On unbalanced trees, the traversal functions above require quadratic
worst-case time (in the number of nodes), because of the `@`

operator.
Re-implement the functions without `@`

, and instead using `::`

, such
that they perform exactly one cons per `Node`

in the tree. Thus the
worst-case execution time will be linear. You will need to add an
additional accumulator argument to each function, much like with tail
recursion. (But your implementations won't actually be tail recursive.)

□

##### Exercise: RB draw complete [✭✭]

Draw the perfect binary tree on the values 1, 2, ..., 15.
Color the nodes in three different ways such that (i) each
way is a red-black tree (i.e., satisfies the red-black invariants),
and (ii) the three ways create trees with black heights of
2, 3, and 4, respectively. The *black height* of a tree
is the maximum number of black nodes along any path from its
root to a leaf.

◆ **QUESTIONS TO ANSWER**
1. Render the sentence "Draw the perfect binary tree on the values 1, 2, ..., 15." from the exercises on tree traversal and red-black trees into French.
2. Compose the passage that would follow the final sentence of the exercises on tree traversal and red-black trees.

◆ **DATASET**

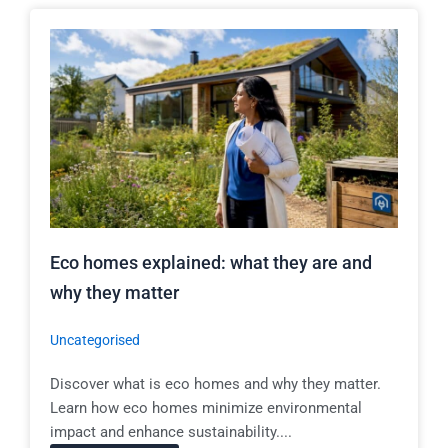
Eco homes explained: what they are and
why they matter
Uncategorised
Discover what is eco homes and why they matter.
Learn how eco homes minimize environmental
impact and enhance sustainability....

◆ **ANSWERS PROVIDED**
1. Dessinez l'arbre binaire parfait sur les valeurs 1, 2, ..., 15.

2.
□

##### Exercise: RB draw insert [✭✭]

Draw the red-black tree that results from inserting the characters D A T A S T R U C T U R E into an empty tree. Carry out the insertion algorithm yourself by hand, then check your work with the implementation provided in lecture.

□

##### Exercise: standard library set [✭✭, optional]

Read the source code of the standard library `Set`

module.
Find the representation invariant for the balanced trees that it uses.
Which kind of tree does it most resemble: 2-3, AVL, or red-black?